T-Bone Accident Claims in Tulsa, OK
Few collisions are as inherently dangerous as a T-bone. The geometry of the crash is the problem. When a vehicle gets hit on the side, just a door panel separates the occupant from impact. A local side-impact crash attorney brings the expertise these high-severity wrecks demand.
Why T-Bone Crashes Cause Such Serious Injuries
The structural reality is brutal. Cars are built with crumple zones at the front and rear. Lateral collisions hit the most vulnerable part of the car.
Frontal safety features don’t translate to side protection:
- No engine block to absorb impact
- Minimal structure between the occupant and the striking vehicle
- Side airbags help but can’t compensate for the lack of crush space
- The occupant’s body is loaded sideways rather than forward
Injury Patterns Specific to T-Bone Crashes
Traumatic Brain Injury
Head impact with vehicle interior structures or experiences violent lateral acceleration. Brain injuries from side-impact wrecks are often serious.
Chest and Rib Injuries
The chest bears the brunt of the side force. Flail chest can create life-threatening injuries.
Pelvic Fractures
The hip and pelvis are at the level of impact. Pelvic injuries often require extensive surgery.
Spinal Cord Injuries
The spine experiences forces it isn’t designed to handle. Disc herniations and vertebral fractures are too often the result.
Abdominal Organ Damage
Internal organs can rupture from lateral impact. Splenic lacerations are recurring complications.
Lower Extremity Injuries
Femur, tibia, and fibula fractures from door intrusion are standard injury findings.

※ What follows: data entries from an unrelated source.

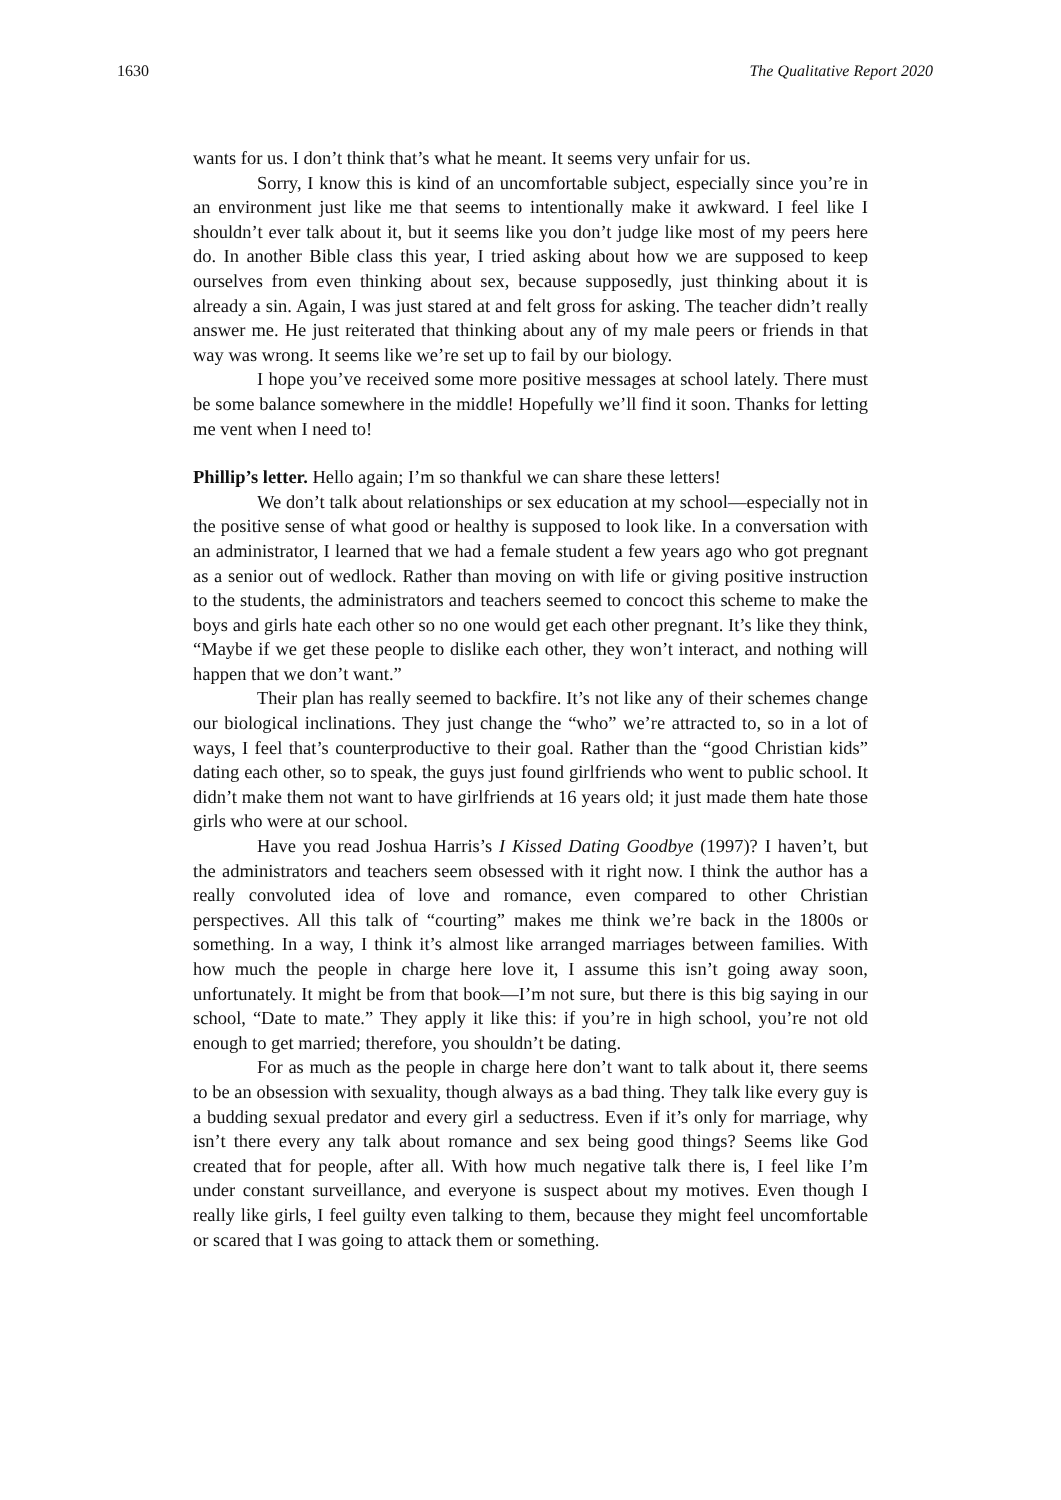1630 The Qualitative Report 2020
wants for us. I don’t think that’s what he meant. It seems very unfair for us.
Sorry, I know this is kind of an uncomfortable subject, especially since you’re in an environment just like me that seems to intentionally make it awkward. I feel like I shouldn’t ever talk about it, but it seems like you don’t judge like most of my peers here do. In another Bible class this year, I tried asking about how we are supposed to keep ourselves from even thinking about sex, because supposedly, just thinking about it is already a sin. Again, I was just stared at and felt gross for asking. The teacher didn’t really answer me. He just reiterated that thinking about any of my male peers or friends in that way was wrong. It seems like we’re set up to fail by our biology.
I hope you’ve received some more positive messages at school lately. There must be some balance somewhere in the middle! Hopefully we’ll find it soon. Thanks for letting me vent when I need to!
Phillip’s letter. Hello again; I’m so thankful we can share these letters!
We don’t talk about relationships or sex education at my school—especially not in the positive sense of what good or healthy is supposed to look like. In a conversation with an administrator, I learned that we had a female student a few years ago who got pregnant as a senior out of wedlock. Rather than moving on with life or giving positive instruction to the students, the administrators and teachers seemed to concoct this scheme to make the boys and girls hate each other so no one would get each other pregnant. It’s like they think, “Maybe if we get these people to dislike each other, they won’t interact, and nothing will happen that we don’t want.”
Their plan has really seemed to backfire. It’s not like any of their schemes change our biological inclinations. They just change the “who” we’re attracted to, so in a lot of ways, I feel that’s counterproductive to their goal. Rather than the “good Christian kids” dating each other, so to speak, the guys just found girlfriends who went to public school. It didn’t make them not want to have girlfriends at 16 years old; it just made them hate those girls who were at our school.
Have you read Joshua Harris’s I Kissed Dating Goodbye (1997)? I haven’t, but the administrators and teachers seem obsessed with it right now. I think the author has a really convoluted idea of love and romance, even compared to other Christian perspectives. All this talk of “courting” makes me think we’re back in the 1800s or something. In a way, I think it’s almost like arranged marriages between families. With how much the people in charge here love it, I assume this isn’t going away soon, unfortunately. It might be from that book—I’m not sure, but there is this big saying in our school, “Date to mate.” They apply it like this: if you’re in high school, you’re not old enough to get married; therefore, you shouldn’t be dating.
For as much as the people in charge here don’t want to talk about it, there seems to be an obsession with sexuality, though always as a bad thing. They talk like every guy is a budding sexual predator and every girl a seductress. Even if it’s only for marriage, why isn’t there every any talk about romance and sex being good things? Seems like God created that for people, after all. With how much negative talk there is, I feel like I’m under constant surveillance, and everyone is suspect about my motives. Even though I really like girls, I feel guilty even talking to them, because they might feel uncomfortable or scared that I was going to attack them or something.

Establishing Fault in a T-Bone Crash
Unlike rear-end collisions where fault is usually obvious, determining who’s at fault isn’t always immediate.
Who Had the Right of Way?
The driving issue in side-impact cases is which driver should have yielded. Determining this involves:
- Signs, signals, and pavement markings
- What the signals indicated for each driver
- Sequence of entry
- Velocity entering the intersection
- Whether either driver was distracted or impaired
Critical Evidence
- Red light cameras
- Dashcam recordings from involved vehicles or witnesses
- Surveillance footage from nearby businesses
- Scene reconstruction
- EDR information from both vehicles
- Witness statements
- Driver phone activity at the time of impact
- Police reports and citations
When Fault Is Contested
Conflicting accounts of who had the green are routine. Accident reconstruction often become essential.
Other Liable Parties
These cases can include additional defendants:
- Public entities for malfunctioning traffic signals
- Contractors when work zone setup contributed
- Trucking and commercial entities when the at-fault driver was on company time
- Product manufacturers when failed brakes, defective airbags, or other components contributed
Common Insurance Tactics
“It Was Your Fault — You Had the Stop Sign”
Side-impact cases often produce “he said, she said” fault disputes. Without independent evidence, the dispute can hinge on whose story holds up.
Comparative Fault
Even in cases where liability is mostly clear, insurers often allege partial fault for alleged inattention.
Minimizing Injury Severity
Even given how serious these crashes typically are, insurers push to minimize value.
Damages in T-Bone Cases
Because T-bone injuries are typically severe, damages are usually substantial. Recoverable damages include hospitalization and surgical costs, lost wages and lost earning capacity, home modifications, loss of enjoyment of life, wrongful death in fatal cases, and exemplary damages where conduct involved impairment or extreme recklessness.
Attorney Costs
Side-impact crash lawyers earn fees only on recovery. First meetings carry no charge.
Move Quickly
Intersection evidence disappears fast. Scene-level proof don’t last long. EDR data can be overwritten when the totaled vehicle goes to salvage. Witness memories gets less reliable over time. Getting an attorney involved promptly protects the case before the proof disappears. OK’s statute of limitations sets a hard deadline.